The authors are all members of ASTRO 3D, the ARC Centre of Excellence for All Sky Astrophysics in 3 Dimensions. They are based at Monash University, the Australian National University (ANU), and the Space Telescope Science Institute.
"We know the first two elements of the periodic table - hydrogen and helium - were created in the Big Bang. Over time, the stars that came after the Big Bang produce heavier elements," said Amanda Karakas, first author of a paper studying metal-rich stars.
These "metal-rich" stars, like our Sun, spew out their products into space, enriching the composition of the galaxy over time.
These objects affect us directly as around half of the carbon and all elements heavier than iron are synthesised by stars like our Sun.
About 90 per cent of all the lead on Earth, for example, was made in low-mass stars which also produce elements such as strontium and barium.
But this ability to produce more metals changes depending on the composition of a star at its birth.
"Introducing just a tiny bit more metal into the stars' gas has really large implications on their evolution," said Giulia Cinquegrana.
Her paper uses modelling from the earlier paper to study the chemical output of metal-rich stars.
"We discovered that, at a certain threshold of initial metal content in the gas, stars will stop sending more metals into the Universe over their lifetime," Cinquegrana said.
The Sun, born about 4.5 billion years ago, is a typical "middle-aged" star.
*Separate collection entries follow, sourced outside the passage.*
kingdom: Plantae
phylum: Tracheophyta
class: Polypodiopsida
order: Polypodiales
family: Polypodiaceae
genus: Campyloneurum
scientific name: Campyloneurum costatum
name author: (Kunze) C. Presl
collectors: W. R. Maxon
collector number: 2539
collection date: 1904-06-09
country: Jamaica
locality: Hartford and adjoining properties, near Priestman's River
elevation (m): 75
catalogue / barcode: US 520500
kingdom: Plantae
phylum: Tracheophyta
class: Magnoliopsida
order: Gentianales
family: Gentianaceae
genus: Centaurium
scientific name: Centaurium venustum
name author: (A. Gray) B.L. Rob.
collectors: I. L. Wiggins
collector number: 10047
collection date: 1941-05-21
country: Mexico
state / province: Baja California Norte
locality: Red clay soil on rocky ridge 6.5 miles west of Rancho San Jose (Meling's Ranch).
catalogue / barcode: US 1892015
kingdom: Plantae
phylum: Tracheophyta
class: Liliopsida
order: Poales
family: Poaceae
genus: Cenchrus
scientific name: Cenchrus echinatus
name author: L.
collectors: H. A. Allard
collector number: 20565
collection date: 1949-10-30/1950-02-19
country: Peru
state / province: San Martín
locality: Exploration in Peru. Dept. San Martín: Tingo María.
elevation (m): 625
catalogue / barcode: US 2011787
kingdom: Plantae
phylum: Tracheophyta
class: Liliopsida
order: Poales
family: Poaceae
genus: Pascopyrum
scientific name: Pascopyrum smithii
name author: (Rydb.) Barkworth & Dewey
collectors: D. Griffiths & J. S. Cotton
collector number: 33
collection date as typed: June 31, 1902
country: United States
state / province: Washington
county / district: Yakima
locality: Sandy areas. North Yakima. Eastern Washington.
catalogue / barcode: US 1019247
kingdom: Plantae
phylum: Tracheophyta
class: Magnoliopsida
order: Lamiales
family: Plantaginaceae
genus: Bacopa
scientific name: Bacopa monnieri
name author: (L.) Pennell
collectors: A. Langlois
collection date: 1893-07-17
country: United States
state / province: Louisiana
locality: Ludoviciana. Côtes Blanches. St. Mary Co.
It is "metal-rich" compared to the first stellar generations and has a heavy element content similar to many other stars in the centre of the Milky Way.
"Our papers predict the evolution of younger stars (most-recent generations) which are up to seven times more metal-rich than the Sun," said Karakas.
"My simulations show that this really high level of chemical enrichment causes these stars to act quite weirdly, compared to what we believe is happening in the Sun," said Cinquegrana.
"Our models of super metal-rich stars show that they still expand to become red giants and go on to end their lives as white dwarfs, but by that time they are not expelling any heavy elements. The metals get locked up in the white dwarf remnant," she said.
"But the process of stars constantly adding elements to the Universe means that the make-up of the Universe is always changing. In the far distant future, the distribution of elements will look very different to what we see now in our Solar System," concluded Karakas.